Falling U.S. crude inventories and looming U.S. sanctions against Iran are a risk to supply in an already tight market despite OPEC pledges to raise output. 

Property and financial shares led the Dubai index higher with developers Emaar Properties  and DAMAC Properties rising 1.8 percent and 1.9 percent respectively. Dubai Islamic Bank  gained 0.8 percent and Emirates NBD ended up 1 percent.

Contractor Drake & Scull International (DSI) bounced 3.3 percent after a 9.9 percent drop on Tuesday.

DSI, one of the weakest stocks in the Dubai index, fell after the outcome of an investigation into "violations" by previous management. 

The Dubai index closed 0.8 percent higher.

Abu Dhabi National Energy Co jumped 4.6 percent and Dana Gas was up 1 percent on the back of higher oil prices. Financial shares also rose, with First Abu Dhabi Bank up 0.4 percent and Abu Dhabi Commercial Bank up 0.7 percent.

The Abu Dhabi index closed 0.5 percent higher.

In Qatar, telecom shares Vodafone Qatar and Ooredoo rose 2.1 percent and 1.7 percent respectively. Petrochemicals, metals, and fertiliser producer Industries Qatar was up 1.2 percent. The Qatar index ending the day 0.5 percent higher.

Savola Group, Saudi Arabia's largest food products company, lost 2.2 percent, and regional dairy company Almarai closed 1.5 percent lower.
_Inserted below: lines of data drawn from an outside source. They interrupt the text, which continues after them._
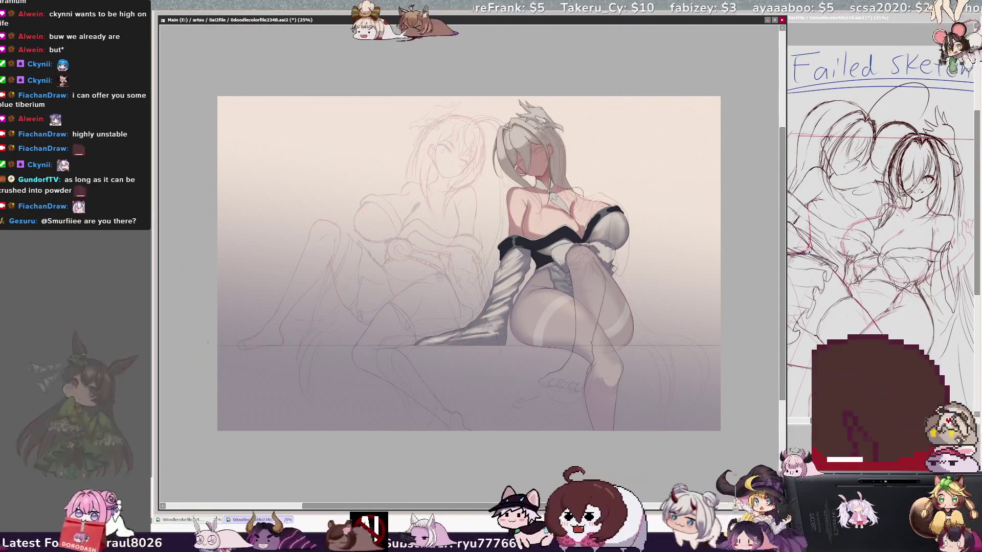
Step: Draw a straight horizontal line along the table edge, then zoom to 75% on the upper body
drag(218, 348, 712, 347)
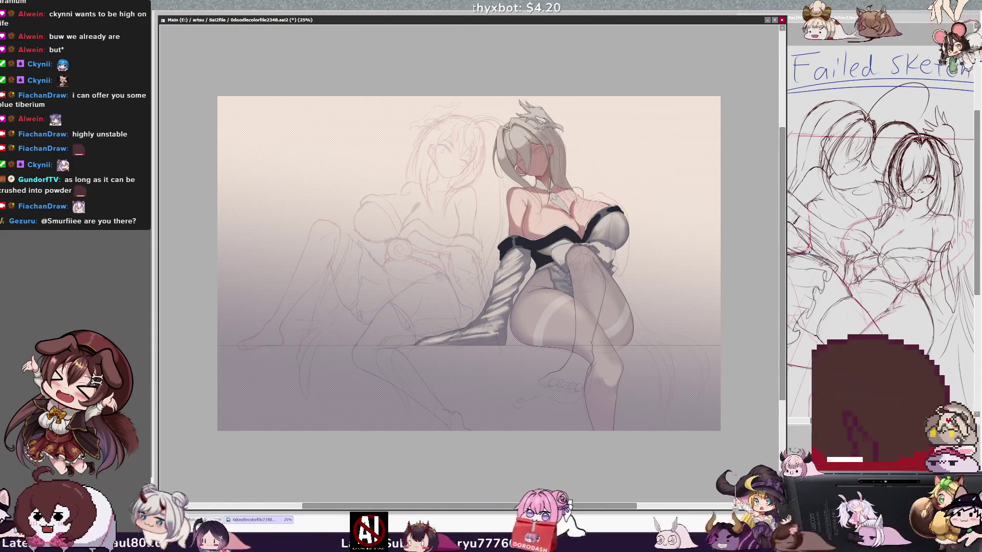
key(ctrl+plus)
key(ctrl+plus)
drag(562, 205, 296, 261)
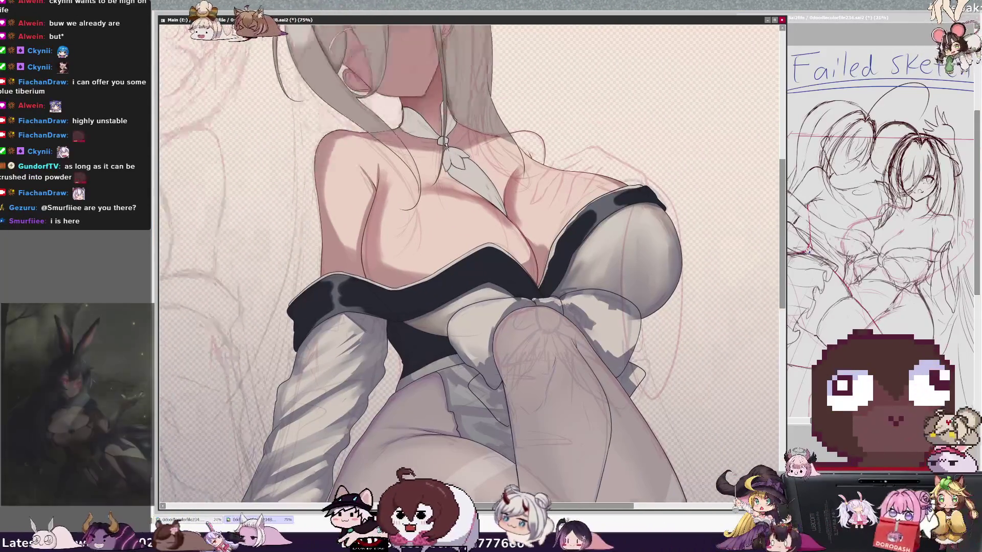
Step: Pan up and zoom out to 50% to frame the silver-haired woman's head, hair ornament and torso
drag(434, 117, 416, 146)
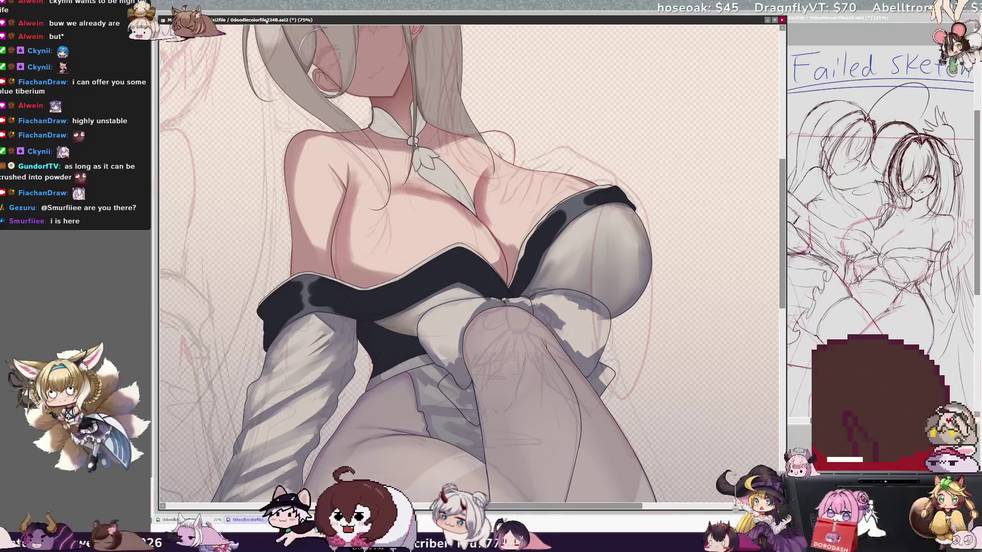
key(ctrl+minus)
scroll(467, 246, up, 2)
The Saudi index ended 0.1 percent higher at 8,247 points.

SAUDI ARABIA

* The index rose 0.1 percent to 8,247 points.

 

DUBAI

* The index rose 0.8 percent to 2,861 points.

 

ABU DHABI

* The index rose by 0.5 percent to 4,594 points.

 

QATAR

* The index rose 0.5 percent to 9,231 points.

 

KUWAIT

* The index rose 2.6 percent to 5,132 points.

 

BAHRAIN

* The index rose 0.9 percent to 1,322 points.

 

OMAN

* The index fell 0.3 percent to 4,523 points.

 

EGYPT

* The index fell 0.7 percent at 16,310 points.